For the embeddings matrix I know it has to be multiplied by the weight matrix but why is the first dimension num_classes
For the rnn_inputs we are using squeeze which removes dimensions of 1 but why would I want to do that in a one-hot-encoding.
Also from the splits I understand that we are unrolling the x of dimension (batch_size X num_steps) into discrete (batch_size X 1) vectors and then passing these values through the network is this right

DAlolicorn · Accepted Answer

May I help you.

In this case only one weight matrix is defined does that mean that works for both x(t) and prev_hidden_state as well.

There are more weights as you call tf.nn.rnn_cell.LSTMCell.
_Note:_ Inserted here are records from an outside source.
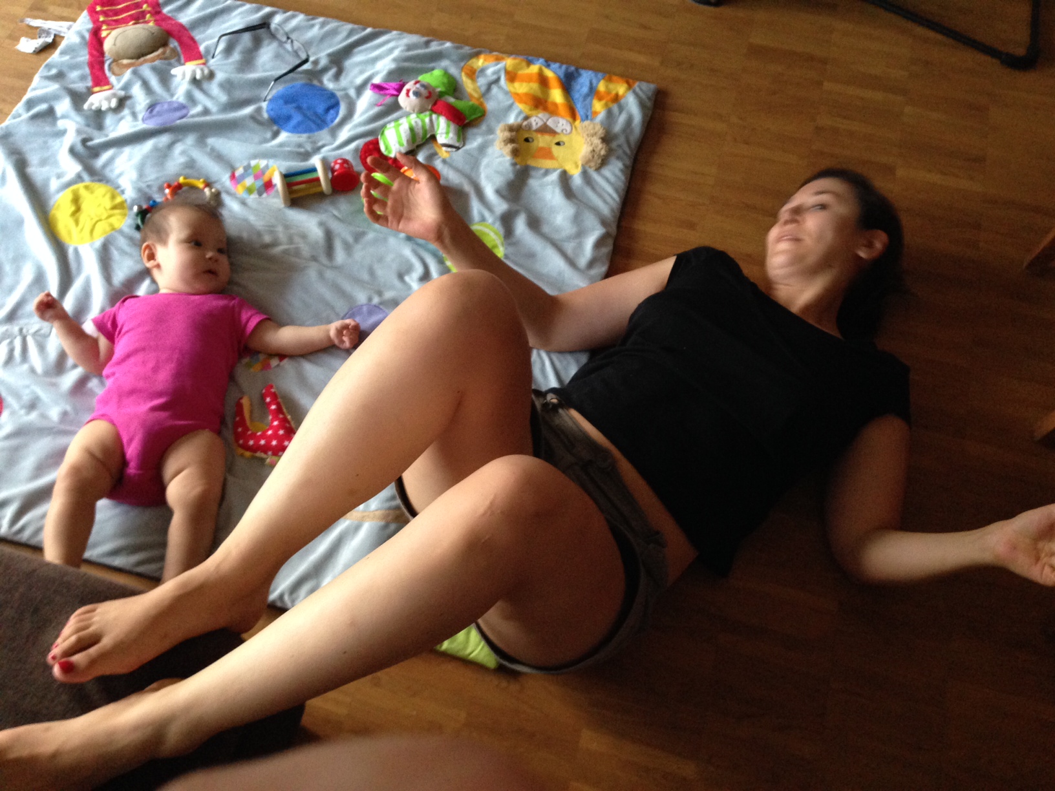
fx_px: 1006
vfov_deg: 42.9
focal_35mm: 33
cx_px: 528
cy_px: 396
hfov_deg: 55.4
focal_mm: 4.12
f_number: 2.4
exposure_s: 1/20
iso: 320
They are the internal weights of the RNN cell, which tensorflow created it implicitly when you call the cell.

The weight matrix you explicitly defined is the transform from the hidden state to the vocabulary space.

You can view the implicit weights accounting for the recurrent parts, taking the previous hidden state and current input and output the new hidden state. And the weight matrix you defined transform the hidden states(i.e. state_size = 200) to the higher vocabulary space.(i.e. vocab_size = 2000)

For further information, maybe you can view this tutorial : http://colah.github.io/posts/2015-08-Understanding-LSTMs/

For the embeddings matrix I know it has to be multiplied by the weight matrix but why is the first dimension num_classes

The num_classes accounts for the vocab_size, the embedding matrix is transforming the vocabulary to the required embedding size(in this example is equal to the state_size).

For the rnn_inputs we are using squeeze which removes dimensions of 1 but why would I want to do that in a one-hot-encoding.

You need to get rid of the extra dimension because tf.nn.rnn takes inputs as (batch_size, input_size) instead of (batch_size, 1, input_size).

Also from the splits I understand that we are unrolling the x of dimension (batch_size X num_steps) into discrete (batch_size X 1) vectors and then passing these values through the network is this right?

Being more precise, after embedding. (batch_size, num_steps, state_size) turns into a list of num_step elements, each of size (batch_size, 1, state_size).

The flow goes like this :

The embedding matrix embed each word as a state_size dimension vector(a row of the matrix), making the size (vocab_size, state_size).
Retrieve the the indices specified by the x placeholder and get the rnn input, which is size (batch_size, num_steps, state_size).
tf.split split the inputs to (batch_size, 1, state_size)
tf.squeeze sqeeze them to (batch_size, state_size), forming the desired input format for tf.nn.rnn.

If there's any problem with the tensorflow methods, maybe you can search them in the tensorflow API for more detailed introduction.